Inferential Statistics and Hypothesis Testing

Common MisconceptionA low p-value proves the hypothesis is true.

What to Teach Instead

Low p-values reject the null hypothesis but do not confirm the alternative. Active peer reviews of test outputs help students articulate this distinction, as groups compare interpretations and identify overconfidence in results.

Common MisconceptionStatistical tests show causation between variables.

What to Teach Instead

Tests indicate association, not cause.
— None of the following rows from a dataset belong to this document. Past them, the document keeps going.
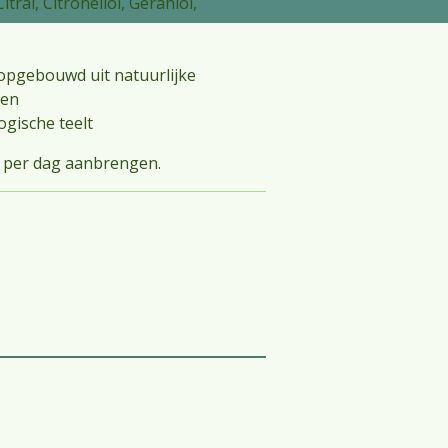
tral, Citronellol, Geraniol,
n opgebouwd uit natuurlijke
ten
ogische teelt
 per dag aanbrengen.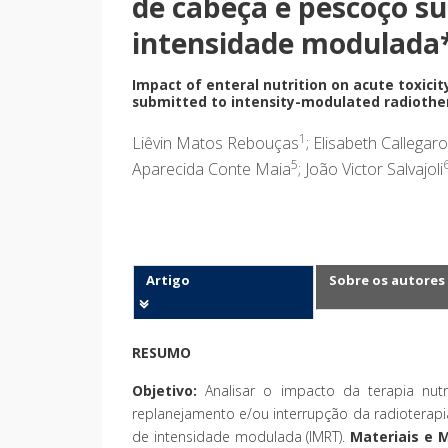
de cabeça e pescoço s
intensidade modulada
Impact of enteral nutrition on acute toxici
submitted to intensity-modulated radiothe
1
Liêvin Matos Rebouças
; Elisabeth Callegaro
5
Aparecida Conte Maia
; João Victor Salvajoli
Artigo
Sobre os autores
RESUMO
Objetivo:
Analisar o impacto da terapia nut
replanejamento e/ou interrupção da radioterap
de intensidade modulada (IMRT).
Materiais e 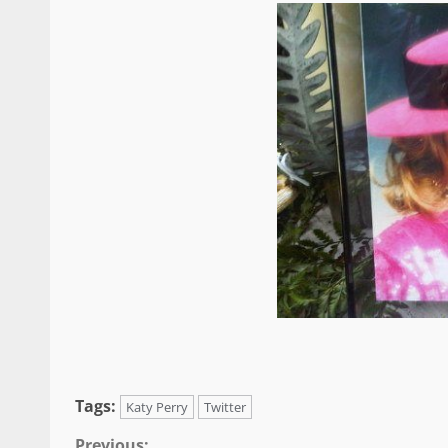
Tags:
Katy Perry
Twitter
Previous: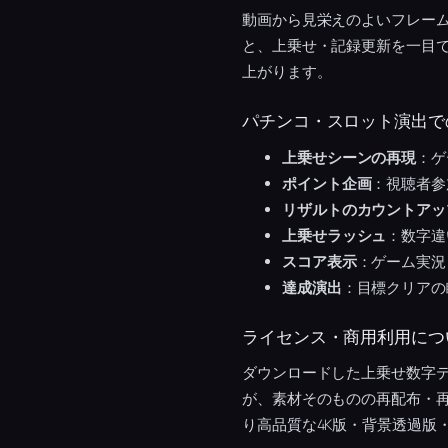
動画から見栄えのよいフレーム
と、上乗せ・記録更新を一目
上がります。
パチンコ・スロット演出で
上乗せシーンの再現
：ゲ
ポイント企画
：視聴者参
リザルトのカウントアッ
上乗せラッシュ
：数字違
スコア表示
：ゲーム実況
達成演出
：目標クリアの
ライセンス・商用利用につ
ダウンロードした上乗せ数字
が、素材そのものの再配布・
り高品質な4K版・背景透過版・A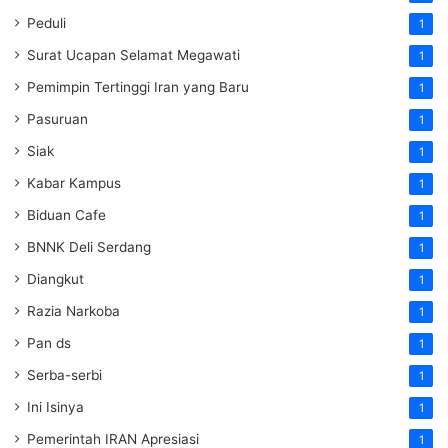
Peduli
1
Surat Ucapan Selamat Megawati
1
Pemimpin Tertinggi Iran yang Baru
1
Pasuruan
1
Siak
1
Kabar Kampus
1
Biduan Cafe
1
BNNK Deli Serdang
1
Diangkut
1
Razia Narkoba
1
Pan ds
1
Serba-serbi
1
Ini Isinya
1
Pemerintah IRAN Apresiasi
1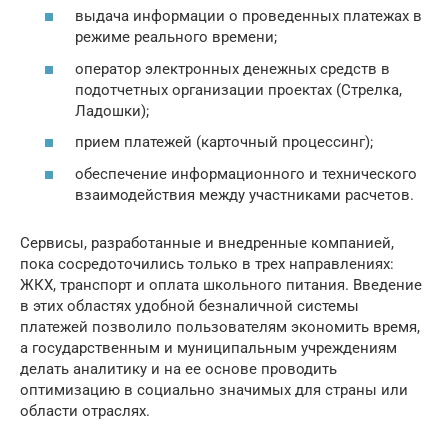
выдача информации о проведенных платежах в
режиме реального времени;
оператор электронных денежных средств в
подотчетных организации проектах (Стрелка,
Ладошки);
прием платежей (карточный процессинг);
обеспечение информационного и технического
взаимодействия между участниками расчетов.
Сервисы, разработанные и внедренные компанией,
пока сосредоточились только в трех направлениях:
ЖКХ, транспорт и оплата школьного питания. Введение
в этих областях удобной безналичной системы
платежей позволило пользователям экономить время,
а государственным и муниципальным учреждениям
делать аналитику и на ее основе проводить
оптимизацию в социально значимых для страны или
области отраслях.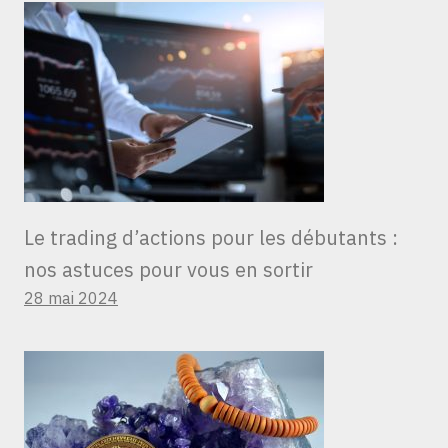
Le trading d’actions pour les débutants :
nos astuces pour vous en sortir
28 mai 2024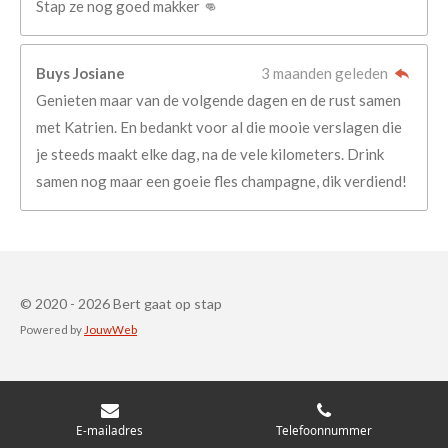
Stap ze nog goed makker 👊
Buys Josiane
3 maanden geleden
Genieten maar van de volgende dagen en de rust samen
met Katrien. En bedankt voor al die mooie verslagen die
je steeds maakt elke dag, na de vele kilometers. Drink
samen nog maar een goeie fles champagne, dik verdiend!
© 2020 - 2026 Bert gaat op stap
Powered by
JouwWeb
E-mailadres
Telefoonnummer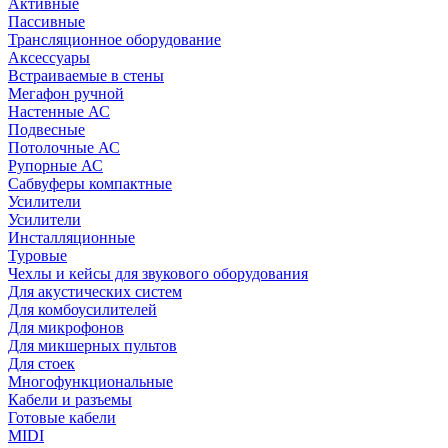
Активные
Пассивные
Трансляционное оборудование
Аксессуары
Встраиваемые в стены
Мегафон ручной
Настенные АС
Подвесные
Потолочные АС
Рупорные АС
Сабвуферы компактные
Усилители
Усилители
Инсталляционные
Туровые
Чехлы и кейсы для звукового оборудования
Для акустических систем
Для комбоусилителей
Для микрофонов
Для микшерных пультов
Для стоек
Многофункциональные
Кабели и разъемы
Готовые кабели
MIDI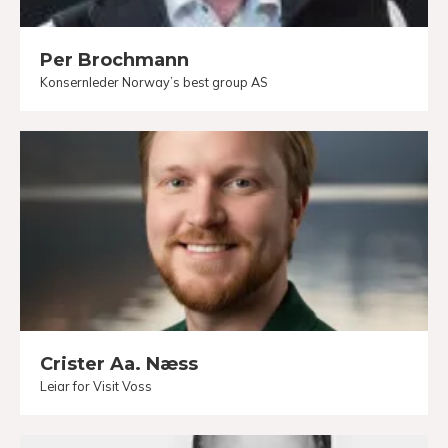
Per Brochmann
Konsernleder Norway’s best group AS
Crister Aa. Næss
Leiar for Visit Voss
Collaborative activities analysing cycle data prompt students to discuss confounding factors, reinforcing that correlation requires further evidence like temporal sequencing.
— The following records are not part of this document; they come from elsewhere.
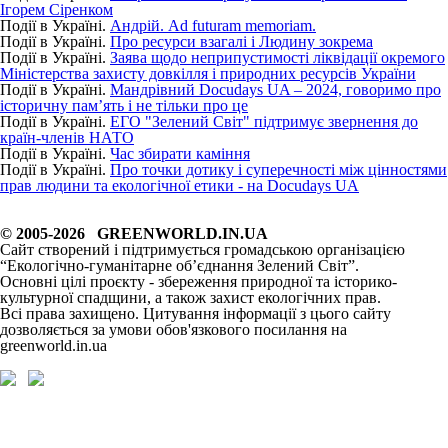
Ігорем Сіренком
Події в Україні.
Андрій. Ad futuram memoriam.
Події в Україні.
Про ресурси взагалі і Людину зокрема
Події в Україні.
Заява щодо неприпустимості ліквідації окремого
Міністерства захисту довкілля і природних ресурсів України
Події в Україні.
Мандрівний Docudays UA – 2024, говоримо про
історичну пам’ять і не тільки про це
Події в Україні.
ЕГО "Зелений Світ" підтримує звернення до
країн-членів НАТО
Події в Україні.
Час збирати каміння
Події в Україні.
Про точки дотику і суперечності між цінностями
прав людини та екологічної етики - на Docudays UA
© 2005-2026 GREENWORLD.IN.UA
Сайт створений і підтримується громадською організацією
“Екологічно-гуманітарне об’єднання Зелений Світ”.
Основні цілі проєкту - збереження природної та історико-
культурної спадщини, а також захист екологічних прав.
Всі права захищено. Цитування інформації з цього сайту
дозволяється за умови обов'язкового посилання на
greenworld.in.ua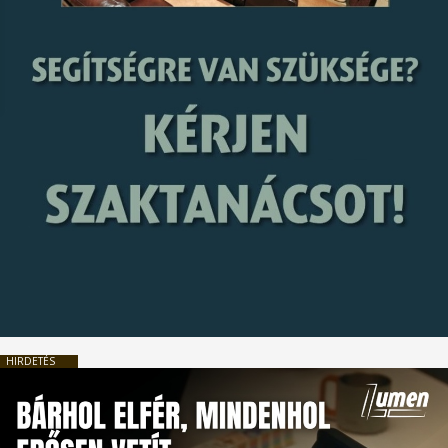
HIRDETÉS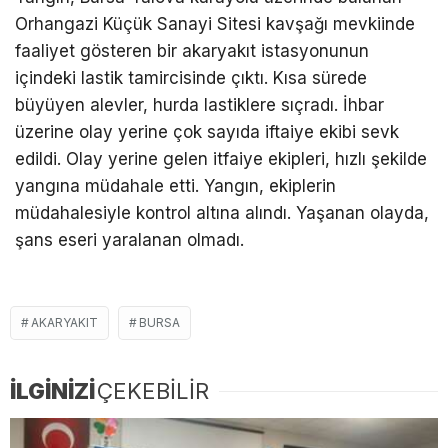
Orhangazi Küçük Sanayi Sitesi kavşağı mevkiinde
faaliyet gösteren bir akaryakıt istasyonunun
içindeki lastik tamircisinde çıktı. Kısa sürede
büyüyen alevler, hurda lastiklere sıçradı. İhbar
üzerine olay yerine çok sayıda iftaiye ekibi sevk
edildi. Olay yerine gelen itfaiye ekipleri, hızlı şekilde
yangına müdahale etti. Yangın, ekiplerin
müdahalesiyle kontrol altına alındı. Yaşanan olayda,
şans eseri yaralanan olmadı.
AKARYAKIT
BURSA
İLGİNİZİ
ÇEKEBİLİR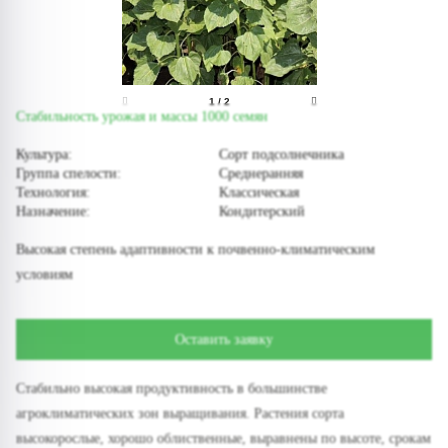
1
/
2
Стабильность урожая и массы 1000 семян
Культура:
Сорт подсолнечника
Группа спелости:
Среднеранняя
Технология:
Классическая
Назначение:
Кондитерский
Высокая степень адаптивности к почвенно-климатическим
условиям
Оставить заявку
Стабильно высокая продуктивность в большинстве
агроклиматических зон выращивания. Растения сорта
высокорослые, хорошо облиственные, выравнены по высоте, срокам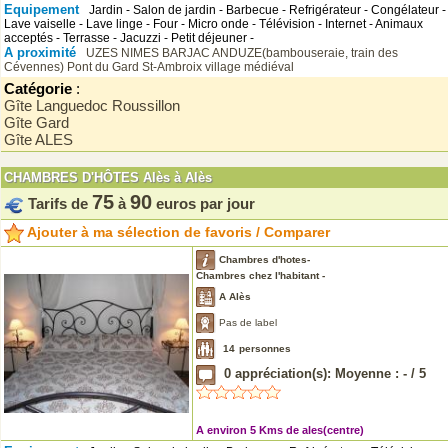
Equipement
Jardin - Salon de jardin - Barbecue - Refrigérateur - Congélateur -
Lave vaiselle - Lave linge - Four - Micro onde - Télévision - Internet - Animaux
acceptés - Terrasse - Jacuzzi - Petit déjeuner -
A proximité
UZES
NIMES
BARJAC
ANDUZE(bambouseraie, train des
Cévennes)
Pont du Gard
St-Ambroix village médiéval
Catégorie
:
Gîte Languedoc Roussillon
Gîte Gard
Gîte ALES
CHAMBRES D'HÔTES Alès à Alès
75
90
Tarifs de
à
euros par jour
Ajouter à ma sélection de favoris / Comparer
Chambres d'hotes-
Chambres chez l'habitant -
A Alès
Pas de label
14
personnes
0
appréciation(s): Moyenne :
-
/
5
A environ 5 Kms de ales(centre)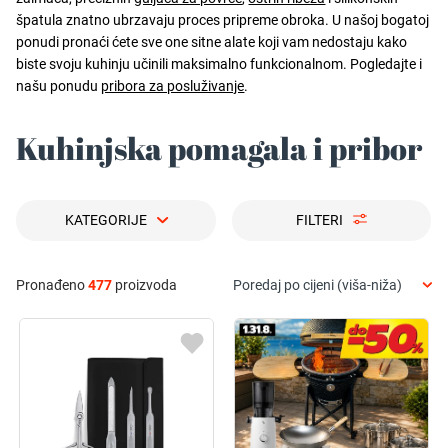
špatula znatno ubrzavaju proces pripreme obroka. U našoj bogatoj
ponudi pronaći ćete sve one sitne alate koji vam nedostaju kako
biste svoju kuhinju učinili maksimalno funkcionalnom. Pogledajte i
našu ponudu
pribora za posluživanje
.
Kuhinjska pomagala i pribor
KATEGORIJE
FILTERI
Pronađeno
477
proizvoda
Poredaj po cijeni (viša-niža)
Common MisconceptionAny dataset works for inferential tests.

What to Teach Instead

Tests assume conditions like independence and adequate sample size. Hands-on data checks in groups reveal violations, teaching students to critique and adapt analyses for geographical realities.

Present students with two scenarios: one comparing rainfall and river discharge (ordinal data), and another comparing land use type (categorical) and the presence of a specific plant species (categorical). Ask them to identify which statistical test (Spearman's Rank or Chi-squared) is most appropriate for each and briefly justify their choice.

Provide students with a calculated p-value (e.g., p=0.02) and a significance level (alpha=0.05). Ask them to write one sentence explaining whether the null hypothesis should be accepted or rejected, and one sentence explaining what this means in the context of a geographical relationship (e.g., correlation between deforestation and soil erosion).

Facilitate a class discussion using the prompt: 'Imagine a study found a statistically significant correlation between increased ice cream sales and drowning incidents. What are the potential limitations of concluding that ice cream causes drowning, even with a significant statistical result?' Guide students to discuss confounding variables and correlation versus causation.